« Les mémoires mortes, tome 1 : Feu destructeur », par Denis Bajram et Lionel Chouin. Aux Humanoïdes Associés.
Bajram se multiplie, se démultiplie même, sans que ça nuise nullement à sa production. Il faut dire que pour cette nouvelle série de SF, il a décidé de ne pas dessiner. Amusant de voir comment un dessinateur (« Cryozone », sur scénarios de Cailleteau) est devenu son propre scénariste (« Universal War one ») avant de finalement devenir le scénariste d'un autre dessinateur. Il faut dire que quand on parle deux minutes avec Denis Bajram, on s'aperçoit que ça fourmille d'idées sous sa barbe. Il n'a sans doute pas fini de nous surprendre, d'autant que, entier comme il l'est (certains internautes habitués du forum de ce site le savent), il défend toutes ses créations becs et ongles. Il ne devrait pas avoir de mal à imposer celle-ci. Cela tient-il à l'éditeur qui publie ces « mémoires mortes » ? Sans doute au moins en partie. Toujours est-il que cet album apparaît comme le plus charpenté et le plus « adulte » de Bajram à ce jour.

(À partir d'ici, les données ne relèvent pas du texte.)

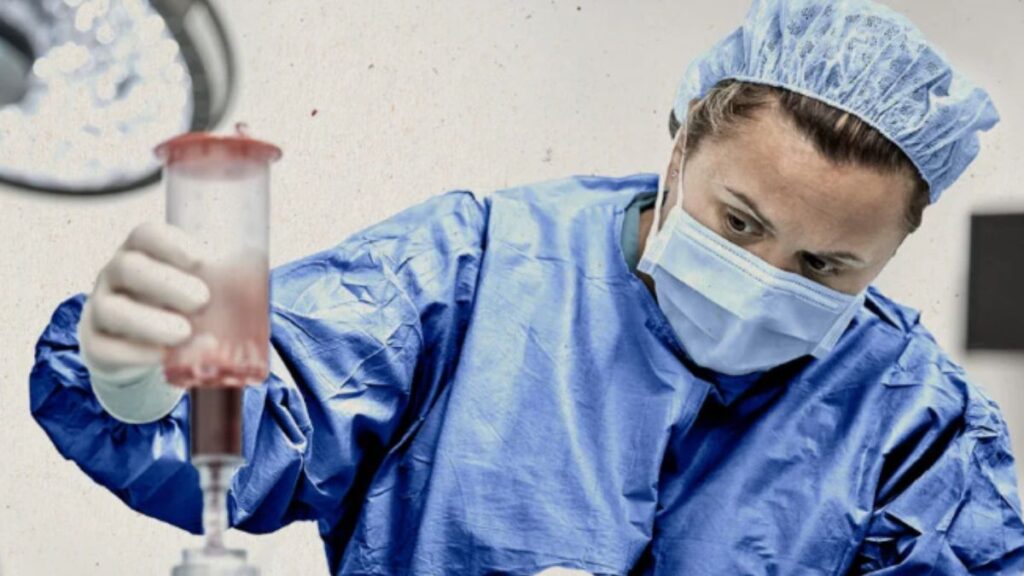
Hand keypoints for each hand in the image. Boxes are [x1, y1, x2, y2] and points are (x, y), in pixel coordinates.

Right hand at [79, 222, 209, 373]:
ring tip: (184, 333)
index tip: (200, 259)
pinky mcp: (96, 345)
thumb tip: (257, 282)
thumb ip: (221, 280)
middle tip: (201, 299)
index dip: (171, 243)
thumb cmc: (180, 305)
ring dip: (150, 322)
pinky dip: (136, 353)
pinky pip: (107, 348)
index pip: (146, 235)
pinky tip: (162, 356)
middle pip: (127, 267)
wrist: (144, 342)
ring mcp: (100, 309)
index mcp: (142, 251)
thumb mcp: (199, 285)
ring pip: (113, 310)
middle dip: (165, 283)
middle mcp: (115, 274)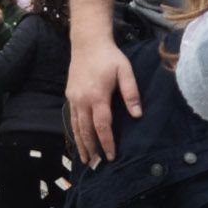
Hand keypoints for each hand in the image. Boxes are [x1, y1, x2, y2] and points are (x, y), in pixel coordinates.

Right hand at [66, 24, 138, 163]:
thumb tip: (137, 115)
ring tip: (86, 159)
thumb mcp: (125, 71)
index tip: (111, 156)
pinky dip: (75, 132)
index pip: (102, 126)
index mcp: (97, 96)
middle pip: (86, 131)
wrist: (87, 43)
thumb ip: (131, 93)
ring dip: (81, 144)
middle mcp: (82, 100)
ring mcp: (74, 99)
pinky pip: (72, 119)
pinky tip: (79, 141)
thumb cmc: (109, 57)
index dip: (107, 143)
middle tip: (97, 165)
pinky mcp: (70, 96)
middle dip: (92, 149)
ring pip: (76, 127)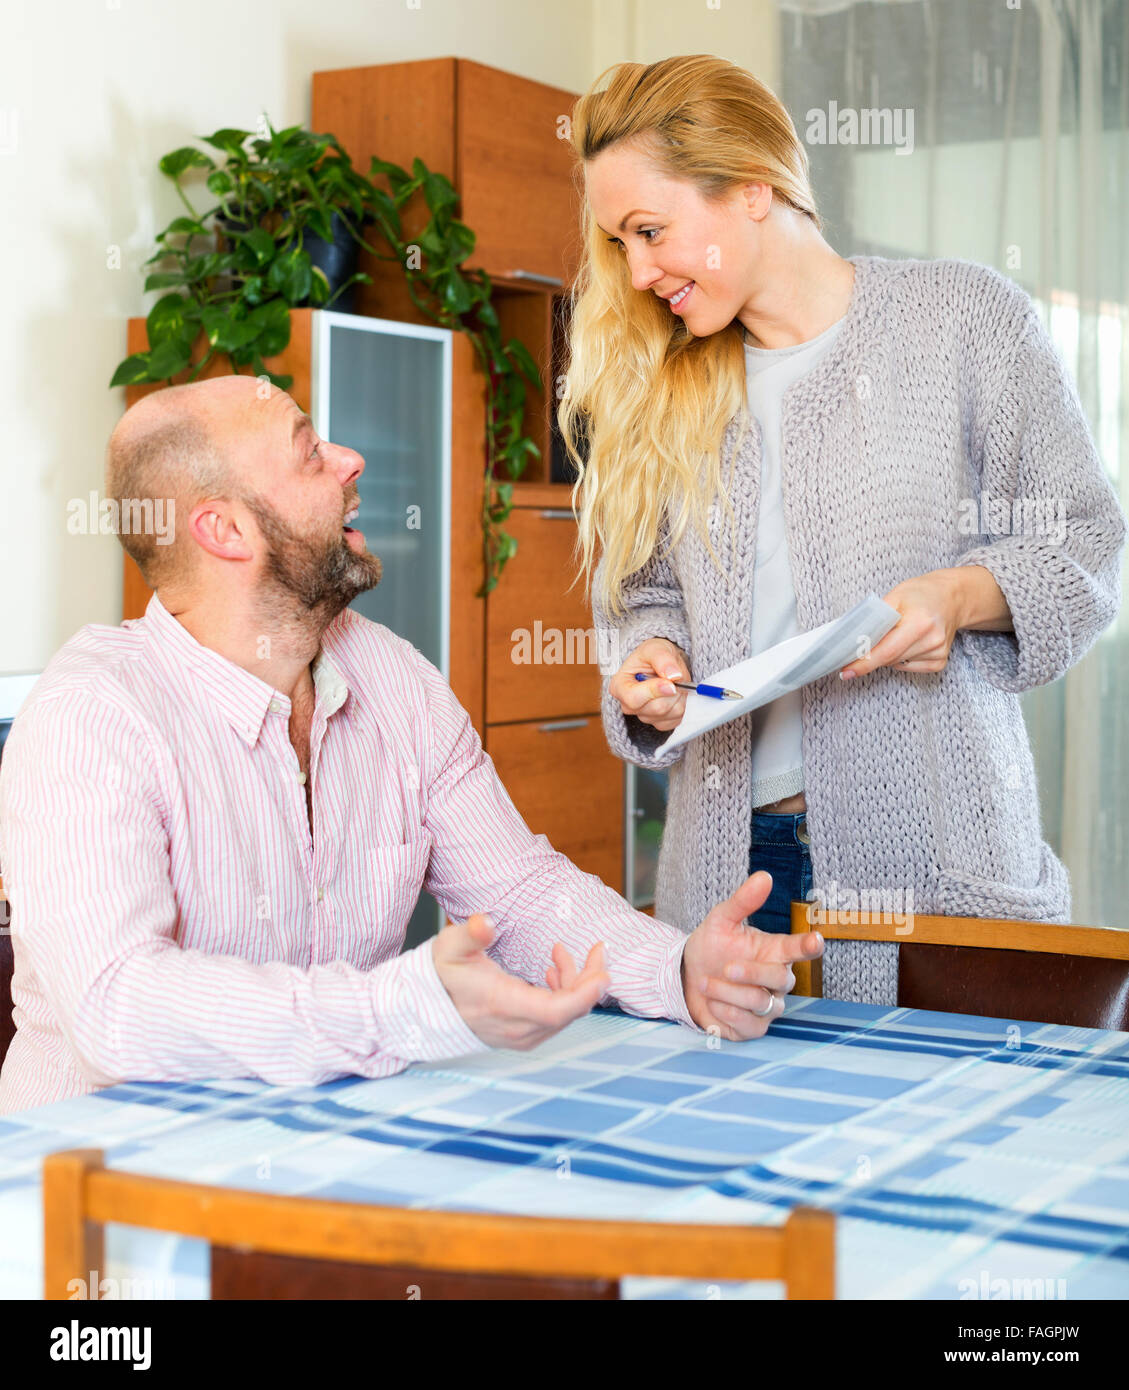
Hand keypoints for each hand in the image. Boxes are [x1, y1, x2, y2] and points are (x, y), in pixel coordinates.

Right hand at [432, 912, 608, 1049]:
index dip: (584, 994)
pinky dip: (563, 994)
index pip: (556, 1011)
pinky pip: (555, 1018)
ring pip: (565, 1014)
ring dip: (575, 983)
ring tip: (559, 952)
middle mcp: (516, 1028)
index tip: (604, 973)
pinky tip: (553, 971)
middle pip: (569, 1011)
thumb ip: (470, 934)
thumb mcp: (450, 948)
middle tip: (598, 949)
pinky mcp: (522, 1034)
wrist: (425, 1007)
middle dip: (590, 979)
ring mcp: (520, 1035)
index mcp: (502, 1005)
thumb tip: (485, 923)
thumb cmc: (442, 975)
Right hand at [609, 638, 690, 730]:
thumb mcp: (655, 648)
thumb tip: (673, 675)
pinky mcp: (658, 723)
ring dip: (678, 697)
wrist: (661, 663)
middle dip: (672, 691)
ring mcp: (643, 716)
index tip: (670, 682)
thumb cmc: (652, 655)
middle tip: (674, 676)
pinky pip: (676, 720)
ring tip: (674, 682)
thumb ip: (663, 659)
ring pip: (669, 714)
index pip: (634, 698)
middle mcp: (628, 705)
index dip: (654, 691)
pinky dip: (681, 705)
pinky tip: (675, 694)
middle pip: (656, 708)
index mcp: (619, 686)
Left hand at [680, 871, 824, 1039]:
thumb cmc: (711, 946)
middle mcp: (777, 980)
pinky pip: (749, 1026)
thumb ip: (743, 901)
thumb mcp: (721, 920)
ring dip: (729, 992)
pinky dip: (726, 1013)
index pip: (799, 948)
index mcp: (775, 951)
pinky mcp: (753, 1029)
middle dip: (752, 973)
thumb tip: (764, 876)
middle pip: (782, 979)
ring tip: (706, 982)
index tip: (816, 940)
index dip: (809, 945)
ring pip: (762, 1004)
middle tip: (726, 967)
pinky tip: (713, 1002)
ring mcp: (768, 1006)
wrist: (686, 977)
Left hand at [839, 570, 965, 677]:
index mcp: (920, 622)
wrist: (952, 597)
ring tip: (899, 632)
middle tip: (861, 647)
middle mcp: (932, 640)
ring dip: (888, 654)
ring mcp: (939, 653)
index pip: (886, 650)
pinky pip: (909, 667)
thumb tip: (854, 641)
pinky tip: (909, 642)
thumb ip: (875, 619)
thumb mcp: (895, 596)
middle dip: (872, 655)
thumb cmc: (921, 594)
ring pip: (897, 663)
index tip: (846, 672)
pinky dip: (901, 658)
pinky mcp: (940, 662)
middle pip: (890, 659)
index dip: (864, 663)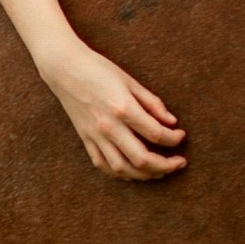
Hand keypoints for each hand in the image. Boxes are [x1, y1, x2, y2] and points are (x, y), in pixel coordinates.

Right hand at [48, 42, 185, 180]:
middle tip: (179, 163)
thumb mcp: (130, 81)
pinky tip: (133, 172)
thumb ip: (152, 103)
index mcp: (123, 109)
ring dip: (145, 175)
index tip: (181, 135)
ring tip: (160, 172)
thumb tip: (172, 122)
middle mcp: (109, 127)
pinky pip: (103, 165)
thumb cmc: (99, 69)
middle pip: (142, 159)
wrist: (64, 68)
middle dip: (165, 166)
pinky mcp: (85, 139)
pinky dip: (120, 173)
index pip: (156, 134)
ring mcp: (95, 136)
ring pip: (122, 169)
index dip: (174, 139)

Tout part d'une vision, magnifiée par le dessin de Lionel Chouin : New York, après un cataclysme, revenue aux temps moyen-âgeux, avec des villages établis en haut des gratte-ciel à moitié dévastés. Ouvrir ce livre, c'est plonger d'emblée dans cette vision. On le fait même avant, en contemplant attentivement la couverture. Disons-le tout de go : sans ce choix, c'est toute l'originalité et l'attrait de l'histoire qui seraient remis en cause. D'abord parce que le scénario repose sur cette organisation géographico-sociale. Des ponts relient les tours entre elles. Depuis quelque temps, les villages sont attaqués un à un. Comment se protéger des barbares ? En rendant les tours indépendantes les unes des autres, au moins pendant la nuit. Mais c'est compter sans le traître qui se cache au sein même du village. Pour le reste, un peu de sorcellerie, des anges aux pouvoirs terrifiants, et des « visions » qui ne sont pas encore expliquées dans ce premier tome complètent le tableau de base. Des entités inconnues se réincarnent dans des corps d'enfants, le mystère est entier et surtout, plane sur tout ça un dessin puissant et un découpage très soigné qui ont des petits airs de ressemblance avec le travail de Xavier Dorrison et Alex Alice. Ce n'est peut-être pas tout à fait un hasard. Les observateurs se souviendront que les deux jeunes auteurs remerciaient Bajram au tout début du premier tome du « Troisième Testament ». (Alex Alice remettait ça en première page de l'adaptation BD de Tomb Raider, dessinée par Fréon, le coloriste des « mémoires mortes ») Tout ce petit monde se connaît, s'observe, s'apprécie. Et réalise de très bonnes choses. C'est clair que « Le Troisième Testament » est déjà une référence, en deux albums à peine, et que lui ressembler sans le copier est plutôt un gage de réussite. Vous l'aurez compris, « Les mémoires mortes » a tout pour devenir une bonne série. On regrettera juste de devoir passer par l'inévitable mise en place d'un premier album qui laisse le lecteur avec ses interrogations. Mais c'est devenu tellement courant que si on s'arrêtait à ça, on ne lirait plus grand chose.